Toute municipalité locale ou toute MRC peut accorder une assistance financière pour la création et la poursuite, sur son territoire ou hors de celui-ci, d'œuvres de bienfaisance, d'éducation, de culture, de formation de la jeunesse et de toute initiative de bien-être de la population. Une telle aide n’est pas nécessairement associée directement au développement économique, mais elle peut y contribuer (voir note 4). 

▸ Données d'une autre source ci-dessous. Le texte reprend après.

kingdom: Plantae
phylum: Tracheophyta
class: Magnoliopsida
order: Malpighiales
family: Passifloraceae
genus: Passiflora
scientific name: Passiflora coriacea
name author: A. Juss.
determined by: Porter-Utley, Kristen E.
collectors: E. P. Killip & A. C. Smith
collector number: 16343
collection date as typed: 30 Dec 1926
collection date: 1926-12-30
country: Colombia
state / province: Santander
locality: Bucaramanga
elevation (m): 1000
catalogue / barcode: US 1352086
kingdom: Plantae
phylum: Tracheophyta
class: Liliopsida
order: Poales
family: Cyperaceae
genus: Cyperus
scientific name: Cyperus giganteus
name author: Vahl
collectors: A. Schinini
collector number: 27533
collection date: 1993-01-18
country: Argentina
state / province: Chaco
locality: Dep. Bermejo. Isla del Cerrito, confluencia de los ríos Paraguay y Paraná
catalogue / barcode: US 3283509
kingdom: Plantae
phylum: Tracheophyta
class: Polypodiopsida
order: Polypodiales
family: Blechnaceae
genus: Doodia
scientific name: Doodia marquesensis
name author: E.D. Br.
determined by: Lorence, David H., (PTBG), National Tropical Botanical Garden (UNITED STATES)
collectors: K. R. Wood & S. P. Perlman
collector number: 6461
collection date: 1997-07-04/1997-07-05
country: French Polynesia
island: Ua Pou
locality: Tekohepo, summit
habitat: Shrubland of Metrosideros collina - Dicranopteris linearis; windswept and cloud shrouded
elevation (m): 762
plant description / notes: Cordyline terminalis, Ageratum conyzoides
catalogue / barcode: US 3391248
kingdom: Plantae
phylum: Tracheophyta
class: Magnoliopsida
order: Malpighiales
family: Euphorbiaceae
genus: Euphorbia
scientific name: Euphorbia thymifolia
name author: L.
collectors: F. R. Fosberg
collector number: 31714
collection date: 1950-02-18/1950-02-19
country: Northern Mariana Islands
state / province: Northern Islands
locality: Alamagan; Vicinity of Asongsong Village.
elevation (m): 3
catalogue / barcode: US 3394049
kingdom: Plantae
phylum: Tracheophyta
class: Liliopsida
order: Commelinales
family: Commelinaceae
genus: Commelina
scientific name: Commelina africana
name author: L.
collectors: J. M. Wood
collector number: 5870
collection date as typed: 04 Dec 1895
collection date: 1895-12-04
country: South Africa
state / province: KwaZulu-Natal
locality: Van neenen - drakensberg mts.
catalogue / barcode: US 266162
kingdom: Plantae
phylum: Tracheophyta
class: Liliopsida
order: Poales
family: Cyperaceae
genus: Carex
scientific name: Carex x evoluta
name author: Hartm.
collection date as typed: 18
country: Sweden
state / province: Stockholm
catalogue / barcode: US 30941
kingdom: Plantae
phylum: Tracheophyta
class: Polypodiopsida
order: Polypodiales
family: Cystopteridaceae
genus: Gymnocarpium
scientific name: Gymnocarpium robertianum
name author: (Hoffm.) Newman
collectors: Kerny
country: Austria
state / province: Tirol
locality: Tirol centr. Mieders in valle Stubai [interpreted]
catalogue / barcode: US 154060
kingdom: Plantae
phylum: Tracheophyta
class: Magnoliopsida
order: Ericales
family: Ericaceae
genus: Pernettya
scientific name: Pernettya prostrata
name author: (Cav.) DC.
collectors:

Malgré la LISM, toute municipalité locale ou toute MRC peut accorder une assistance financière à (voir note 5) :

  • un OBNL qui fournit un soutien technique à une entreprise située sur son territoire;
  • une coopérative de solidarité qui, par ses statuts, ne verse pas de ristournes ou d’intérêts sur des parts privilégiées, sauf à une municipalité, à l’Union des municipalités du Québec (UMQ) ou à la Fédération québécoise des municipalités (FQM); 
  • un artiste professionnel, sous forme de subvention ou de crédit de taxe, en vertu d’un programme qu’elle adopte par règlement.

Pouvoirs particuliers des municipalités locales

Le chapitre XI, « Dispositions générales », du titre II de la LCM contient le cœur des pouvoirs d’aide financière d’une municipalité locale. Il lui permet d’accorder toute aide qu’elle juge appropriée pour (voir note 6):

  • les compétences municipales dans les domaines énumérés à l’article 4 de la LCM, soit la culture, les loisirs, les activités communautaires et les parcs, la production d’énergie et les systèmes communautaires de télécommunication, l’environnement, la salubrité, les nuisances, la sécurité, le transport;
  • les objets énumérés au chapitre III du titre II sur le développement économique local, notamment les marchés publics, les embranchements ferroviaires, les bureaux d’information touristique;
  • l’assistance aux personnes physiques défavorisées ou dans le besoin, dont l’éY?Ttablissement de refuges (voir note 7);
  • l’agriculture.

Il est à noter que la notion de « personnes physiques défavorisées ou dans le besoin » n’est pas définie par le législateur. Une municipalité qui se prévaudrait de cette disposition aurait avantage à définir cette expression afin d’éviter toute contestation. 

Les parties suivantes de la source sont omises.